Acordo com o governo prevê retomada de mais horas para formação geral, mas com flexibilidade para integração com cursos técnicos
Reforma tenta corrigir críticas ao modelo definido em 2017A Câmara dos Deputados aprovou, nesta quarta-feira, o texto-base do projeto de lei que altera a reforma do ensino médio. O texto foi aprovado em votação simbólica (quando não há registro individual de voto), após acordo entre o relator da proposta, deputado Mendonça Filho (União-PE), e o governo a respeito da carga horária mínima para a formação geral básica. Depois de aprovados os destaques, o projeto deverá seguir para o Senado.
A reforma do ensino médio foi sancionada em 2017 na gestão Michel Temer (MDB). Esse novo formato flexibilizou o currículo da etapa, com a previsão de mais disciplinas optativas e oferta da educação técnica e profissional. O ensino médio tem alta evasão e é um dos principais gargalos do ensino básico do País. A ideia era de que a reforma tornasse a etapa menos engessada, mais atrativa para o jovem e também conectada com as demandas do mercado.
Nos últimos anos, porém, estudantes e especialistas apontaram falhas na implementação do modelo e reivindicaram mudanças - parte pediu até a revogação - ao longo do ano passado. Diante da pressão, a gestão Luiz Inácio Lula da Silva (PT) decidiu fazer uma consulta pública e propor mudanças no formato ao Legislativo.

Tarefa a realizar
Reproduza na íntegra, sem nenhuma alteração, o texto acima sobre a reforma do ensino médio.

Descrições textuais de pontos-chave

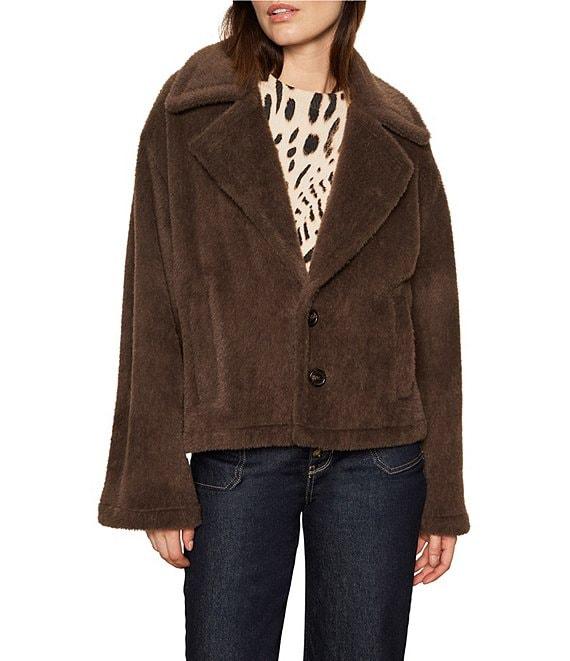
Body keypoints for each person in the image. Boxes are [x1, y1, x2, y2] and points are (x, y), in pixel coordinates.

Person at [98, 1, 470, 658]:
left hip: (379, 455)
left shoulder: (398, 130)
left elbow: (433, 320)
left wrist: (443, 492)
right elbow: (152, 296)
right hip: (237, 447)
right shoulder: (191, 108)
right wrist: (155, 481)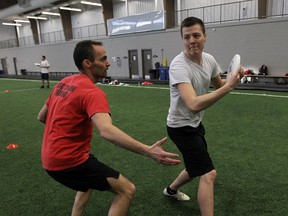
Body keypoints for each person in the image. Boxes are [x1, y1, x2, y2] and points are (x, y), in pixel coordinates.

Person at [37, 40, 181, 216]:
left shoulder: (63, 83)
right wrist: (148, 151)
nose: (108, 62)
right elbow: (106, 131)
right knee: (126, 190)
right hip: (69, 161)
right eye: (103, 58)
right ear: (88, 63)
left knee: (87, 182)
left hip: (49, 159)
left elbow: (42, 116)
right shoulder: (92, 92)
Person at [162, 17, 243, 216]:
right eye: (186, 37)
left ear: (204, 37)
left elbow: (219, 86)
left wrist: (232, 80)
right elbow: (193, 105)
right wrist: (228, 88)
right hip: (180, 127)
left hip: (195, 124)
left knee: (195, 166)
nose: (192, 41)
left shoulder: (210, 60)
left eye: (196, 35)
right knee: (208, 173)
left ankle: (170, 191)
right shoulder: (178, 66)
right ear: (182, 40)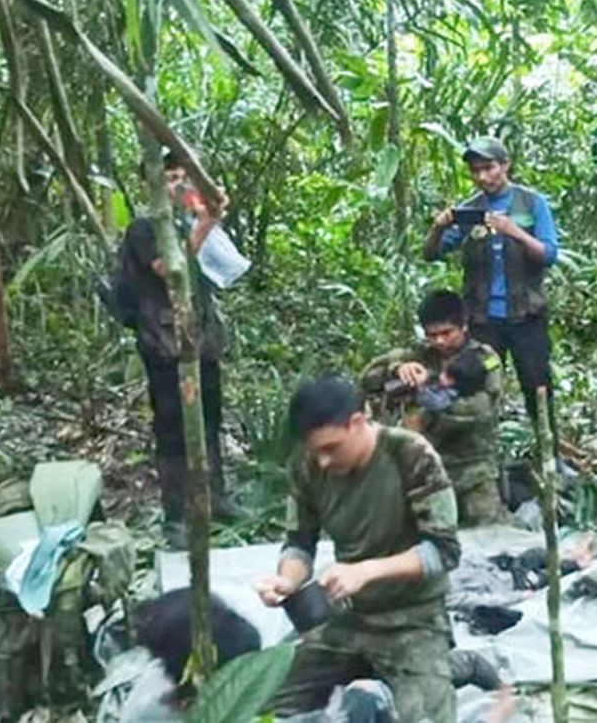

Resultado do exercício
Acordo com o governo prevê retomada de mais horas para formação geral, mas com flexibilidade para integração com cursos técnicos
Reforma tenta corrigir críticas ao modelo definido em 2017A Câmara dos Deputados aprovou, nesta quarta-feira, o texto-base do projeto de lei que altera a reforma do ensino médio. O texto foi aprovado em votação simbólica (quando não há registro individual de voto), após acordo entre o relator da proposta, deputado Mendonça Filho (União-PE), e o governo a respeito da carga horária mínima para a formação geral básica. Depois de aprovados os destaques, o projeto deverá seguir para o Senado.
A reforma do ensino médio foi sancionada em 2017 na gestão Michel Temer (MDB). Esse novo formato flexibilizou o currículo da etapa, com a previsão de mais disciplinas optativas e oferta da educação técnica e profissional. O ensino médio tem alta evasão e é um dos principais gargalos do ensino básico do País. A ideia era de que a reforma tornasse a etapa menos engessada, mais atrativa para o jovem e também conectada com as demandas do mercado.
Nos últimos anos, porém, estudantes e especialistas apontaram falhas na implementação do modelo e reivindicaram mudanças - parte pediu até a revogação - ao longo do ano passado. Diante da pressão, a gestão Luiz Inácio Lula da Silva (PT) decidiu fazer uma consulta pública e propor mudanças no formato ao Legislativo.